When the rocker 116 and the roller 122 are in the position shown in FIG. 9, the breech block 102 cannot move toward the right. However, when the rocker 116 swings downwardly, rotating about the notch 118, the roller 122 rolls downwardly across the sear shoulder 110 until the projection 108 is free of the roller and the rocker 116, and moves rapidly under the action of the mainspring 104. As shown in FIG. 10, the roller 122 is wider than the rocker 116. The sear shoulder 110 has approximately the same width as the rocker 116 and the ends of the roller 122 engage the rear side 132 of the cavity 134 in the frame to guide the roller 122.
In operation, the breech block 102 is retracted toward the left until it reaches the position shown in FIg. 9. The spring 128 urges the rocker 116 upwardly, carrying with it the roller 122 due to the presence of the arm 124. Since the roller 122 is substantially free of stress during the cocking operation, it is capable of sliding relative to the surface 120 and the sear shoulder 110, is necessary. When the breech block 102 is released, the shoulder 110 moves with the breech block sufficiently to clamp the roller 122 between the surface 110 and the surface 120. When a force is applied to the trigger 112 causing it to pivot about the pin 114, the force is transmitted through the arm 126 to the rocker 116 and the frictional engagement between the roller and the surface 120 is sufficient to cause the roller to rotate without sliding until the projection 108 is clear of the roller and the rocker and is free to move rapidly toward the right until the firing pin 106 engages the cartridge.
Since the sear and the sear notch experience rolling motion for release, rather than relative sliding, as in conventional gun actions, the gun action of this invention provides a more uniform resistance to the pull on the trigger and has other desirable trigger characteristics. Furthermore, since relative sliding motion between elements that are loaded by large forces has been substantially eliminated, wear particularly of the sear notch or sear shoulder does not occur. This increases the life of the gun action, as well as contributing to uniform characteristics throughout the life of the gun.

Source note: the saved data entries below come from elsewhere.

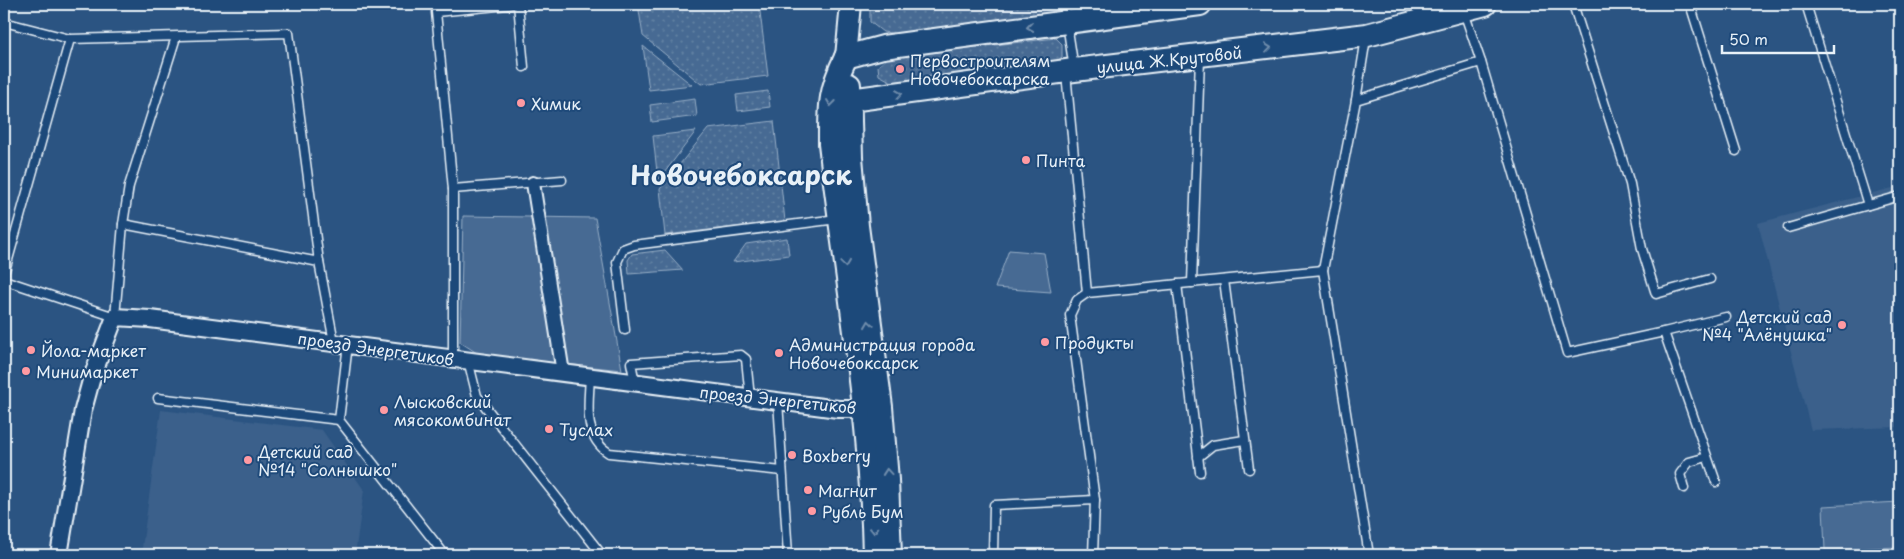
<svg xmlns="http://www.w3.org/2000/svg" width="1904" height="559" viewBox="0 0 1904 559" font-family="'Playpen Sans',sans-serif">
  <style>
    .built { fill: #3a608b }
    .grass { fill: url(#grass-dots); stroke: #98aec6 }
    .park { fill: #476b93; stroke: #98aec6 }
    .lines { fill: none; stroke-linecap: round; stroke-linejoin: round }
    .service-casing { stroke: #e8f1f8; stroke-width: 11 }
    .pedestrian-casing { stroke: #e8f1f8; stroke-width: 16 }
    .minor-casing { stroke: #e8f1f8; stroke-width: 20 }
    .tertiary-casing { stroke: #e8f1f8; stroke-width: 24 }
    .secondary-casing { stroke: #e8f1f8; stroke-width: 26 }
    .service { stroke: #1f4a7a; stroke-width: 8 }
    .pedestrian { stroke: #1f4a7a; stroke-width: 12 }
    .minor { stroke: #1f4a7a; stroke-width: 16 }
    .tertiary { stroke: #1f4a7a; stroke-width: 20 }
    .secondary { stroke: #1f4a7a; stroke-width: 22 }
    .oneway { stroke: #6f8dac }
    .poi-dot { fill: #ff9aa2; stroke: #1f4a7a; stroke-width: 2 }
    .labels { text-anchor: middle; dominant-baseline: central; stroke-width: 4; stroke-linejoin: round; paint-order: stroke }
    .street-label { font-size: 16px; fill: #e8f1f8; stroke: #1f4a7a }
    .poi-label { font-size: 16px; fill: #e8f1f8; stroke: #1f4a7a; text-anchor: start }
    .town-label { font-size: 26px; font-weight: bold; fill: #e8f1f8; stroke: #1f4a7a }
  </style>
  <defs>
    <pattern id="grass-dots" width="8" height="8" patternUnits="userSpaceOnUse" patternTransform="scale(1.25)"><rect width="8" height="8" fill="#476b93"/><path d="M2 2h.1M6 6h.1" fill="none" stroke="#6281a3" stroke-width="1.8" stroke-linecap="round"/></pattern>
  </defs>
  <rect width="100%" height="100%" fill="#2b5482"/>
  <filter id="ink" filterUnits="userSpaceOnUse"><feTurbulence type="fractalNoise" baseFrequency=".02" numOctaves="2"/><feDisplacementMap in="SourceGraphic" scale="10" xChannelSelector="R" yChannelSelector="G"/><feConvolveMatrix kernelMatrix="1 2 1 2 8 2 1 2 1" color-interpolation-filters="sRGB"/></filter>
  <g filter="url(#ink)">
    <g class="built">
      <polygon points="1900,186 1900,427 1811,430 1758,223"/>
      <polygon points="161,410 322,430 364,490 355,555 141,555"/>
    </g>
    <g class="grass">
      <polygon points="638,4 759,4 768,76 701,84 643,36"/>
      <polygon points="870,4 1060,4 1060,5 1056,12 900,34 883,32 870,22"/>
      <polygon points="1056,38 1062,44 1062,57 1057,61 892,82 879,75 878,66 889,57"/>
      <polygon points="643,46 692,85 649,90"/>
      <polygon points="768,91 770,107 738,111 736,95"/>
      <polygon points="695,99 697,116 652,122 650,105"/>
      <polygon points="774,121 785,221 665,235 660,189 708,129"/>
      <polygon points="696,131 658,181 653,136"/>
      <polygon points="787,238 789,255 733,262 746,244"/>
      <polygon points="665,250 683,270 629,274 628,260 632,254"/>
    </g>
    <g class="park">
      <polygon points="463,216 595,218 622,370 480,355 460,342"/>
      <polygon points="1009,250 1044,253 1051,292 995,288"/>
      <polygon points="1900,502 1900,547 1825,550 1823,506"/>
    </g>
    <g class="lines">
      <g class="service-casing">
        <g id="service">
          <polyline points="1064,4 1074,69"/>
          <polyline points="1573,4 1630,184 1642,249 1656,294 1710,279"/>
          <polyline points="1690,4 1736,151"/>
          <polyline points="1806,4 1868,205"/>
          <polyline points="1464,12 1481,62"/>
          <polyline points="4,22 70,39 289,33 319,262 334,342"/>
          <polyline points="1066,73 1087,293 1077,300 1070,315 1095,500 1093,555"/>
          <polyline points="1356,100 1366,38"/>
          <polyline points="453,189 562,180"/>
          <polyline points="123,224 319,262"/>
          <polyline points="1788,228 1900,196"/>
          <polyline points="4,274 70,39"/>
          <polyline points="4,280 115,317 123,224 129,186 176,37"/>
          <polyline points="1224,280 1249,469"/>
          <polyline points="1192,283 1200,58"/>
          <polyline points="1177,284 1200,472"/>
          <polyline points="1087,293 1323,270"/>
          <polyline points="625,330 617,262 623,249 634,245 837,219"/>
          <polyline points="1664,332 1726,317"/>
          <polyline points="348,344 339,420 445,555"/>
          <polyline points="453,358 453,189 436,12 518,4 524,67"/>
          <polyline points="468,360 477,396 602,555"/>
          <path d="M590 376C589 403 582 436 609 453L782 471"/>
          <polyline points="635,382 631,363 741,355 746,359 750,398"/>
          <polyline points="158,398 339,420"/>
          <polyline points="778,401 788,555"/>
          <polyline points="1198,457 1213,445 1244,440"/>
          <polyline points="1684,488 1680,474 1689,462 1707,457"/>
          <polyline points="993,555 994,505 1095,500"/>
          <polyline points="1369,555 1323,270 1356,100 1481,62 1567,353 1664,332 1716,482"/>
        </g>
      </g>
      <g class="pedestrian-casing">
        <polyline id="pedestrian" points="533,183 563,373"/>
      </g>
      <g class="minor-casing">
        <polyline id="minor" points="59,555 83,410 92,377 115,317 150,319 838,409 864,409"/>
      </g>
      <g class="tertiary-casing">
        <polyline id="tertiary" points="846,57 851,4"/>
      </g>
      <g class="secondary-casing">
        <g id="secondary">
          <path d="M846 57C829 92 830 106 830 144 847 281 871 417 874 555"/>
          <polyline points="846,57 883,47 1200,4"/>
          <polyline points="849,85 851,157 857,226 881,407 887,480 890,555"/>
          <polyline points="850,100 1074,70 1367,35 1485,4"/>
        </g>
      </g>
      <use href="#service" class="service"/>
      <use href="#pedestrian" class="pedestrian"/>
      <use href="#minor" class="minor"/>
      <use href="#tertiary" class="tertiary"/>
      <use href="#secondary" class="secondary"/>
    </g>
    <defs><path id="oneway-chevron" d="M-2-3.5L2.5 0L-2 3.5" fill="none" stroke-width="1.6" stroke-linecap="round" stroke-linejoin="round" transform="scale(1.25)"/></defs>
    <g class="oneway">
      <use href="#oneway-chevron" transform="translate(1030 27) rotate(172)"/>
      <use href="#oneway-chevron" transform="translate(1268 48) rotate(-7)"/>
      <use href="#oneway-chevron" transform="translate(899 94) rotate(-8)"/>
      <use href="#oneway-chevron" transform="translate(831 103) rotate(97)"/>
      <use href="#oneway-chevron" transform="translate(845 264) rotate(82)"/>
      <use href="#oneway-chevron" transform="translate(869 324) rotate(-98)"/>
      <use href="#oneway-chevron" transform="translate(887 472) rotate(-95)"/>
      <use href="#oneway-chevron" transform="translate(874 530) rotate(88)"/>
    </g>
  </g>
  <g class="poi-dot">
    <circle cx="900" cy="69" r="5"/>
    <circle cx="521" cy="103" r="5"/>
    <circle cx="1026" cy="160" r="5"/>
    <circle cx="1842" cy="325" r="5"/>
    <circle cx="1045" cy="342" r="5"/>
    <circle cx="31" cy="350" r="5"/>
    <circle cx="779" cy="353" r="5"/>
    <circle cx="26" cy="371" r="5"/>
    <circle cx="384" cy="410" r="5"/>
    <circle cx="549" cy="429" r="5"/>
    <circle cx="792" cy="455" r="5"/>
    <circle cx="248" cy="460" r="5"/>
    <circle cx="808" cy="490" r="5"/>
    <circle cx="812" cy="511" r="5"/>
  </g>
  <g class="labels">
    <g class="street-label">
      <text transform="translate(1169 59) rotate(-6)">улица Ж.Крутовой</text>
      <text transform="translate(376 348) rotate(8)">проезд Энергетиков</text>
      <text transform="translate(778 399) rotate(6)">проезд Энергетиков</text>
    </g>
    <g class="poi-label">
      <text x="910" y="60">Первостроителям<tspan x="910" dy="18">Новочебоксарска</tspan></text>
      <text x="531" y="103">Химик</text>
      <text x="1036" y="160">Пинта</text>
      <text x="1832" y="316" text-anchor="end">Детский сад<tspan x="1832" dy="18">№4 "Алёнушка"</tspan></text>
      <text x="1055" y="342">Продукты</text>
      <text x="789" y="344">Администрация города<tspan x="789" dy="18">Новочебоксарск</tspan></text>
      <text x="41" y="350">Йола-маркет</text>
      <text x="36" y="371">Минимаркет</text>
      <text x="394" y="401">Лысковский<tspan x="394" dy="18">мясокомбинат</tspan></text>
      <text x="559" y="429">Туслах</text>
      <text x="258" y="451">Детский сад<tspan x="258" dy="18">№14 "Солнышко"</tspan></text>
      <text x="802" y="455">Boxberry</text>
      <text x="818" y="490">Магнит</text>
      <text x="822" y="511">Рубль Бум</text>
    </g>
    <g class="town-label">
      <text x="741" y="174">Новочебоксарск</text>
    </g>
  </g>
  <rect width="1904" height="559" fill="none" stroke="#1f4a7a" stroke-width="20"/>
  <rect x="10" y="10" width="1884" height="539" fill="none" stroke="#e8f1f8" stroke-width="2" filter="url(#ink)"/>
  <path d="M1722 45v8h112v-8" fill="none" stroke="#e8f1f8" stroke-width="2.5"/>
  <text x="1729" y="45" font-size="15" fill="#e8f1f8" stroke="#1f4a7a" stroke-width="4" paint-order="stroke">50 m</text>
</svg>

Another advantage of the gun action of this invention is that components of the gun action are relatively inexpensive to manufacture and do not require close tolerances, and yet improved characteristics are achieved.
While this invention has been illustrated and described in accordance with several preferred embodiments, it is recognized that variations and changes may be made therein without departing from the invention as set forth in the claims.